TEKSTFRAGMENT:
____
Voor de produkten van de hoofdstukken 84 tot en met 91 kan de exporteur, als alternatief voor de in kolom 3 genoemde voorwaarden, opteren voor de toepassing van de voorwaarden die zijn vermeld in kolom 4:

a) Wanneer in de lijst van bijlage II een percentageregel wordt toegepast om te bepalen of een in de Gemeenschap of op de Faeröer verkregen produkt al dan niet van oorsprong is, moet de door de be- of verwerkingen toegevoegde waarde overeenstemmen met de prijs af fabriek van het verkregen produkt, verminderd met de waarde van de materialen uit derde landen die in de Gemeenschap of op de Faeröer werden ingevoerd.

b) Met "waarde" in de lijst van bijlage II wordt bedoeld de douanewaarde op het tijdstip van invoer van de niet van oorsprong zijnde materialen die werden gebruikt of, indien deze waarde niet bekend is en niet kan worden vastgesteld, de eerste controleerbare prijs die voor deze materialen in het betrokken gebied is betaald.

Wanneer de waarde van de gebruikte materialen van oorsprong moet worden vastgesteld, is deze bepaling van overeenkomstige toepassing.

c) Onder "prijs af fabriek" in de lijst van bijlage II wordt verstaan de prijs die is betaald aan de fabrikant in wiens onderneming de laatste be- of verwerking is verricht, mits in die prijs de waarde is begrepen van al het gebruikte materiaal, na aftrek van alle binnenlandse belastingen die zijn of kunnen worden terugbetaald wanneer het verkregen produkt wordt uitgevoerd.
____
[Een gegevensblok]
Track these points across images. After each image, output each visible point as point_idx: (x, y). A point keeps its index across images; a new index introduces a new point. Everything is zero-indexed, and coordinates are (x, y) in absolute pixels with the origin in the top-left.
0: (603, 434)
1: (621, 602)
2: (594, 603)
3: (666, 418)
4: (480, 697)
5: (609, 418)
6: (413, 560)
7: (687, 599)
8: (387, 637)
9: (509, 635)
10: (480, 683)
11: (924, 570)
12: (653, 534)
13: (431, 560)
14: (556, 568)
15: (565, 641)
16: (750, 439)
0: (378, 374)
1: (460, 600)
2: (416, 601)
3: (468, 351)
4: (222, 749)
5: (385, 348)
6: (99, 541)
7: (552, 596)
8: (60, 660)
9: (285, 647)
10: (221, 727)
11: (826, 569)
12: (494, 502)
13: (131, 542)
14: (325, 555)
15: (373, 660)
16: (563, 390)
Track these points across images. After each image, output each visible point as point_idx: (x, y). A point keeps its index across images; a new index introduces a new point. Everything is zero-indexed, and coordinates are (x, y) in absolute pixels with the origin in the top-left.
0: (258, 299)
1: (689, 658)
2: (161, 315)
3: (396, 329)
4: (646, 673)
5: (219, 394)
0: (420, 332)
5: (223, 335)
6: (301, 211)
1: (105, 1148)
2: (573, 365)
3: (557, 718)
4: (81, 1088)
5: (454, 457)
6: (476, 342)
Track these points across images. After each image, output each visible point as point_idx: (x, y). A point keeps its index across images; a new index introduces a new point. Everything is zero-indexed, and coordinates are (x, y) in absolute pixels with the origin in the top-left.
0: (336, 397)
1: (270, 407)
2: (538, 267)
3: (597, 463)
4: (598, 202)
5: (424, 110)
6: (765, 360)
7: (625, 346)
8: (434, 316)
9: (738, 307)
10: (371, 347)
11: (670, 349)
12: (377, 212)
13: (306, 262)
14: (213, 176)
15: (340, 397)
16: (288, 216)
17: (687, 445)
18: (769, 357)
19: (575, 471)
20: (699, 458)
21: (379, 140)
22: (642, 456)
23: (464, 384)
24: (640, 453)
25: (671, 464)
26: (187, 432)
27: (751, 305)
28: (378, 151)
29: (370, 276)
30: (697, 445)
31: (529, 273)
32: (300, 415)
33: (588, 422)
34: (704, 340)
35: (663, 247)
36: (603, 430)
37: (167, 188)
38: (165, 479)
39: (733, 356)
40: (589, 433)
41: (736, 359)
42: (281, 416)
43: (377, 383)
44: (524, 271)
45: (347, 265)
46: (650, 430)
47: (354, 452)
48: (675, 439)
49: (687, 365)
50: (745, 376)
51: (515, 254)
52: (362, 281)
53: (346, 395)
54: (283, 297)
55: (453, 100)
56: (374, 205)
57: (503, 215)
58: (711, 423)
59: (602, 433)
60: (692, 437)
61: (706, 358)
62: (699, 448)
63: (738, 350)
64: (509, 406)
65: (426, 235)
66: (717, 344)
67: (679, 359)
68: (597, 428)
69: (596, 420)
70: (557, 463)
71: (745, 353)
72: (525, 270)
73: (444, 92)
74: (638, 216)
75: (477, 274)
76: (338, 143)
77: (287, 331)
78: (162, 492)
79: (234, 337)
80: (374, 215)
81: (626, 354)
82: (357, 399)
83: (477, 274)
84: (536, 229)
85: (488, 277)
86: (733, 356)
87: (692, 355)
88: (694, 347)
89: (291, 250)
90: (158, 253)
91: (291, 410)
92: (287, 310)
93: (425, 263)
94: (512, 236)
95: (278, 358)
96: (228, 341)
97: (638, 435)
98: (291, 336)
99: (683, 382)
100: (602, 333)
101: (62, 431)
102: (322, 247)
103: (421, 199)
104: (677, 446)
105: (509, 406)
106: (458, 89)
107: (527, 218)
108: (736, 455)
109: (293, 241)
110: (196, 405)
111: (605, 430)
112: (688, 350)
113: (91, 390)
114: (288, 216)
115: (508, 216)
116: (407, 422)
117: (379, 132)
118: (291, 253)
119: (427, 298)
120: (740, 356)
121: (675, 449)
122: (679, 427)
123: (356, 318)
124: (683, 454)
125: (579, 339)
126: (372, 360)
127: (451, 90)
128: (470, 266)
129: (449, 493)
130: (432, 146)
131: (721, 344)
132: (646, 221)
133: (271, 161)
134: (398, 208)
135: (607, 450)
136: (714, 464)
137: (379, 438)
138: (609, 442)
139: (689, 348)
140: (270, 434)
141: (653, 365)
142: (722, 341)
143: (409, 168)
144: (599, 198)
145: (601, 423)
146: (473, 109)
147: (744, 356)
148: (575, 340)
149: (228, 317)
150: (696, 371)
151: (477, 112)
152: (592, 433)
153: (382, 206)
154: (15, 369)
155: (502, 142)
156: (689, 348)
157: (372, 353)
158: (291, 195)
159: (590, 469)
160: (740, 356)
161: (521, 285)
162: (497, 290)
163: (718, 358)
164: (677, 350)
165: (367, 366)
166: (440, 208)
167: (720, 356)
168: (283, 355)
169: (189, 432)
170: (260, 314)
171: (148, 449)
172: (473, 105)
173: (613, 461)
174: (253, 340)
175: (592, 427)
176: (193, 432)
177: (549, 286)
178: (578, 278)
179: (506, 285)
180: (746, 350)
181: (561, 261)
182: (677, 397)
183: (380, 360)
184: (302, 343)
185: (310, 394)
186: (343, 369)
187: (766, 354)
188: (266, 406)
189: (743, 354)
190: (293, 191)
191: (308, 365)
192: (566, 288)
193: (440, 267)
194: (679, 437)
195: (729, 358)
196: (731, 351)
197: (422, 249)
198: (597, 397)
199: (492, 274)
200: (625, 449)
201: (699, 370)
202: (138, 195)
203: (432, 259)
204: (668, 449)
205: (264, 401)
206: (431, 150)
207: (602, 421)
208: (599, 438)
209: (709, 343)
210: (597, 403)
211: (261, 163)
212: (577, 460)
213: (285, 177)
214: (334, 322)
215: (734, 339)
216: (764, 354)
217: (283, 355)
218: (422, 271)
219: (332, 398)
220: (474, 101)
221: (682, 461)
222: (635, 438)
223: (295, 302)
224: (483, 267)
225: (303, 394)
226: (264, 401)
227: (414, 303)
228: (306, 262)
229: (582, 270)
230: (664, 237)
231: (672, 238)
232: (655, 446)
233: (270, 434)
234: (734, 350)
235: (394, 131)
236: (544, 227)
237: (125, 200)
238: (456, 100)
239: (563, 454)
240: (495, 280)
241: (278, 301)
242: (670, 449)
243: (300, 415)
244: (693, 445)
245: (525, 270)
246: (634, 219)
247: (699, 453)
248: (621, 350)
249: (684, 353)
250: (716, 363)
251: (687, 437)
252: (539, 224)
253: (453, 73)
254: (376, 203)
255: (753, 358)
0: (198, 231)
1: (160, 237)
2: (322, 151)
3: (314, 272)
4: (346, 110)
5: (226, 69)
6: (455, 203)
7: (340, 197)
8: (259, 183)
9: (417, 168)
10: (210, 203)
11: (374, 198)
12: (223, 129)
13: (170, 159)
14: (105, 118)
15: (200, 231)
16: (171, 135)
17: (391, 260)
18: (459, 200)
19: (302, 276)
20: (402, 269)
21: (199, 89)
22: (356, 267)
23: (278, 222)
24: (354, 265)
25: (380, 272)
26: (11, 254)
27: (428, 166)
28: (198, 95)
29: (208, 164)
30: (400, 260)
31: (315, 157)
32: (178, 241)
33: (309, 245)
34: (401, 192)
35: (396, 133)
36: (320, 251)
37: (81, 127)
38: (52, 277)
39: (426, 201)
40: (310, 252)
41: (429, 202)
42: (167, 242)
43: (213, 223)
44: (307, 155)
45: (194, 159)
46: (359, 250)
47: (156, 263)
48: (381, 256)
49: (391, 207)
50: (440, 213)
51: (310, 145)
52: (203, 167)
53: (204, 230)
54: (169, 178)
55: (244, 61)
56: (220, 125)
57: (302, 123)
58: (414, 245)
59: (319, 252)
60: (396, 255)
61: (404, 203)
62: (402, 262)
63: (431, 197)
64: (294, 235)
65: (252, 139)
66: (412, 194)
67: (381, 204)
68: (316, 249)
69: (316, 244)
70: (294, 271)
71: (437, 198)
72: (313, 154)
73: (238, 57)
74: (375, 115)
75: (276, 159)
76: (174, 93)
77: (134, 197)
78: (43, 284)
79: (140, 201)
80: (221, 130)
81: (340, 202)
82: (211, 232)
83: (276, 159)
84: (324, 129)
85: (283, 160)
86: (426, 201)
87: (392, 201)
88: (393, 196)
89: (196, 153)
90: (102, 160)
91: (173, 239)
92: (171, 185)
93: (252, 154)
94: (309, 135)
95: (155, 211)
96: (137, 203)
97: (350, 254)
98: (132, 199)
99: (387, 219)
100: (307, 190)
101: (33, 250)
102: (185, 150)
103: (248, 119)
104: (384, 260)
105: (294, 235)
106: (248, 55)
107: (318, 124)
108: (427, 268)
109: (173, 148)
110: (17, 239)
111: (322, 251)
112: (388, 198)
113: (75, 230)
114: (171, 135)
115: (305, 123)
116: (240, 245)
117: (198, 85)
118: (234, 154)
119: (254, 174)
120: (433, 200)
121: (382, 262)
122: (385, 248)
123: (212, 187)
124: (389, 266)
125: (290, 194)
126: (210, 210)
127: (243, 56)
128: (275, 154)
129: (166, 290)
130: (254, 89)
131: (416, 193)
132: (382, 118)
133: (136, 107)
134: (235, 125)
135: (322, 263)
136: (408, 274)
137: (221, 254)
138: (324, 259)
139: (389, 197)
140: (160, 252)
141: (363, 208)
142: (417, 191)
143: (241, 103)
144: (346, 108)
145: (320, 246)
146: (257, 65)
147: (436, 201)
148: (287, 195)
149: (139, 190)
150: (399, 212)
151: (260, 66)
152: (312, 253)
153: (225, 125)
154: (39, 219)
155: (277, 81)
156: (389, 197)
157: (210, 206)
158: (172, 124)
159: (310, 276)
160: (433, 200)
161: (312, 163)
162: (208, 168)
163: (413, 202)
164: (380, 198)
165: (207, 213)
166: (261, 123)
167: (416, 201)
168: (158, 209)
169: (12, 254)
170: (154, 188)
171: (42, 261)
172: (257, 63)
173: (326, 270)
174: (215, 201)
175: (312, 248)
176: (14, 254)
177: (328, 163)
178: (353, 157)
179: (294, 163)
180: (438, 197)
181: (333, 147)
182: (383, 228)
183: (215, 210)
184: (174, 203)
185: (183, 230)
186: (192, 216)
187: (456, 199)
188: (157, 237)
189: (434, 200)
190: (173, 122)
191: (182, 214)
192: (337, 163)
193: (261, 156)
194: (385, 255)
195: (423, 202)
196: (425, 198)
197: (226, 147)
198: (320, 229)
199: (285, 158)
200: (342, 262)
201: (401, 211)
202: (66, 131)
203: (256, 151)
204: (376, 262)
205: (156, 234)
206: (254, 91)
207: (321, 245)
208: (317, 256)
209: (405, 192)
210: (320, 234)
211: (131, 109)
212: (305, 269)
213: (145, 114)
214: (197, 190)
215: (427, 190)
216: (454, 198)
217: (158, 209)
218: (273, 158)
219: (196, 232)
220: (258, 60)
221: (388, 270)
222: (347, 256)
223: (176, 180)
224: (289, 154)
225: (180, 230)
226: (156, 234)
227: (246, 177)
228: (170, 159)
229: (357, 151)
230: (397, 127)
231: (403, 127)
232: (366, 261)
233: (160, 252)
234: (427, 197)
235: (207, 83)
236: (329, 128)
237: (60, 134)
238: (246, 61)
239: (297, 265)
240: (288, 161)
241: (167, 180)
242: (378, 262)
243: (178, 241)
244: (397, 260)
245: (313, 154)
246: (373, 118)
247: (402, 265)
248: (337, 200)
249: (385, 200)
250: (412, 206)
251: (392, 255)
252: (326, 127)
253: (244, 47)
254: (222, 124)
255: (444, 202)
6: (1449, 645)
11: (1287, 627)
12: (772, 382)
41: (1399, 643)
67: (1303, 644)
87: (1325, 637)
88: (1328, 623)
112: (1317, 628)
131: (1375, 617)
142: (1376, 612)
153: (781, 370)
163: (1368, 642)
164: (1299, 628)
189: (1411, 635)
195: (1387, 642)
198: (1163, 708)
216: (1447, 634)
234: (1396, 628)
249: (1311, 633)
____
Herhaal alsjeblieft uit het tekstfragment het stuk dat begint met "a) Wanneer in" en doorloopt tot en met "van overeenkomstige toepassing.". De regels hierboven zijn niet nodig.

ANTWOORD:
a) Wanneer in de lijst van bijlage II een percentageregel wordt toegepast om te bepalen of een in de Gemeenschap of op de Faeröer verkregen produkt al dan niet van oorsprong is, moet de door de be- of verwerkingen toegevoegde waarde overeenstemmen met de prijs af fabriek van het verkregen produkt, verminderd met de waarde van de materialen uit derde landen die in de Gemeenschap of op de Faeröer werden ingevoerd.

b) Met "waarde" in de lijst van bijlage II wordt bedoeld de douanewaarde op het tijdstip van invoer van de niet van oorsprong zijnde materialen die werden gebruikt of, indien deze waarde niet bekend is en niet kan worden vastgesteld, de eerste controleerbare prijs die voor deze materialen in het betrokken gebied is betaald.

Wanneer de waarde van de gebruikte materialen van oorsprong moet worden vastgesteld, is deze bepaling van overeenkomstige toepassing.